В итоге мое дело рассматривал судья, мало что о нем знавший. Он четко обозначил, что хотел бы назначить мне лишение свободы, но, следуя правилу равенства, вынес мне то же наказание, что и Главному Подозреваемому. Мой залог был в десять раз выше, и мне давалось меньше времени, чтобы заплатить штраф в 2100 долларов. Меня как преступника обмазали дегтем, и, конечно, я принял это близко к сердцу. Но в то же время я испытал некоторое облегчение, что на сей раз не попаду в тюрьму. Оснований пить шампанское не было, нужно было восстанавливать свою жизнь и работу, но это дело показало мне, насколько уязвимы станут хакеры в будущем. Я уже вошел в зал суда другим человеком — не тем мальчиком, который взламывал систему Nortel, — и мой план состоял не в том, чтобы следовать логике суда, которая, на мой взгляд, была примитивной, но в том, чтобы следовать логике математических исследований, продвигаясь дальше по полям правосудия.

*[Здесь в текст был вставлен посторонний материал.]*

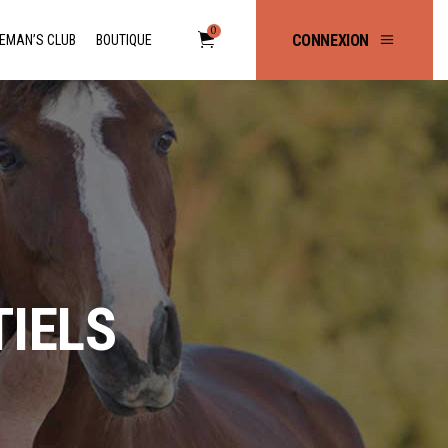
0
CONNEXION
EMAN’S CLUB
BOUTIQUE
No products in the cart.
IELS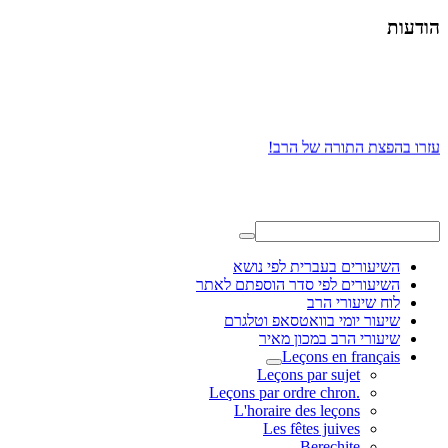
הודעות
עזרו בהפצת התורה של הרב!
השיעורים בעברית לפי נושא
השיעורים לפי סדר הוספתם לאתר
לוח שיעורי הרב
שיעור יומי בוואטסאפ וטלגרם
שיעורי הרב במכון מאיר
Leçons en français
Leçons par sujet
.Leçons par ordre chron
L'horaire des leçons
Les fêtes juives
Berechite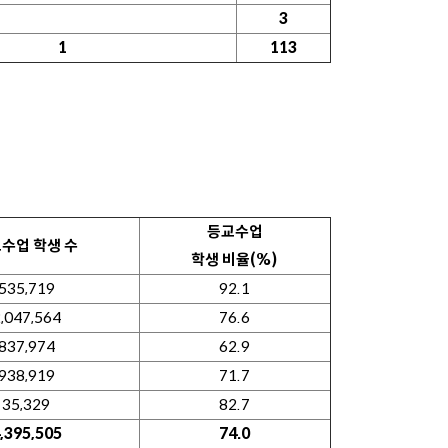
3
1
113
등교수업
수업 학생 수
학생 비율(%)
535,719
92.1
,047,564
76.6
837,974
62.9
938,919
71.7
35,329
82.7
,395,505
74.0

Я хотел выяснить, как компьютерная наука может повлиять на этику современного мира. Таков был мой план, и я переделал себя, чтобы ему соответствовать. А тем временем Nortel и другие жертвы моих так называемых хакерских преступлений начали использовать криптографические программы, которые я придумал после ночных прогулок по их системам.

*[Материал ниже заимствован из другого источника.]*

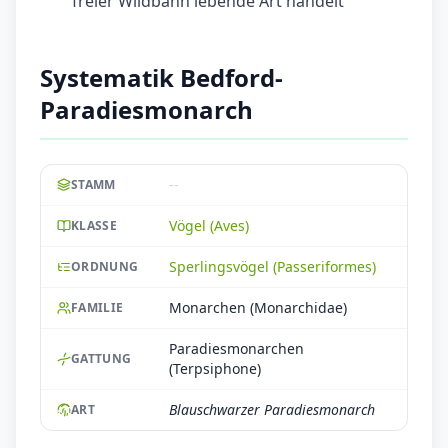
freier Wildbahn lebende Art handelt
Systematik Bedford-
Paradiesmonarch
--
STAMM
Vögel (Aves)
KLASSE
Sperlingsvögel (Passeriformes)
ORDNUNG
Monarchen (Monarchidae)
FAMILIE
Paradiesmonarchen
GATTUNG
(Terpsiphone)
Blauschwarzer Paradiesmonarch
ART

Не бывает победы без тени поражения. И даже десятилетия жизни могут, как ни странно, в конечном счете обернуться временем неудач. Обычно говорят, что быть молодым — само по себе победа, но я лично сомневаюсь в этом. В свои двадцать с небольшим я был куда более усталым и нервным, чем сейчас. Я вспоминаю надрывные попытки чего-то добиться. Передо мной лежит приглашение на пасхальную вечеринку, которую мы — ребята, организовавшие первый интернет-провайдер suburbia.net, — устроили на севере Мельбурна в 1996 году. Один взгляд на это приглашение напоминает мне, каким я был человеком: легковозбудимым, преданным делу и, без сомнения, заносчивым и большим занудой. В приглашении сначала мы рассказали об организации вечеринки, а потом привели небольшой вопросник.
Вопрос. Кто приглашен?
Ответ. Вы. Представители самых разных слоев общества, разных профессий и возрастов, грубо говоря, кросс-социальная страта индивидов. Это будет эклектическая вечеринка.

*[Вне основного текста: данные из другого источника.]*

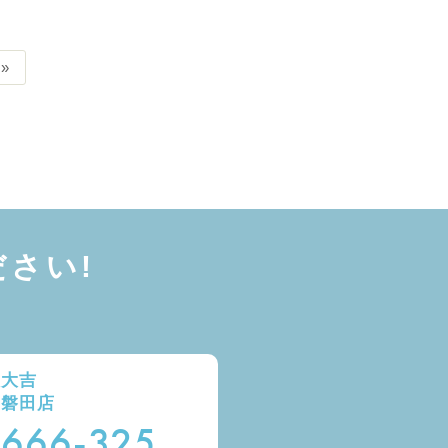
»
さい!
取大吉
ー磐田店
-666-325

Вопрос. Слушай, я хочу понять, кто реально там будет?
Ответ. Сейчас не время для принципиально дихотомических симплификаций… Ладно уж, какого черта…
Будут пользователи Suburbia.
От судей и политиков до осужденных компьютерных хакеров. В числе наших пользователей частные детективы, писатели, программисты, адвокаты, музыкальные продюсеры, музыканты, кинорежиссеры, шахматные чемпионы, члены загадочных религиозных сект, баскетбольные арбитры, много-много разных типов ученых и инженеров, эксперты по безопасности, доктора, бухгалтеры, бармены, дирижеры…
Вопрос. Рекомендуемый стиль одежды?
Ответ. Сойдет «инкогнито» в духе тридцатых.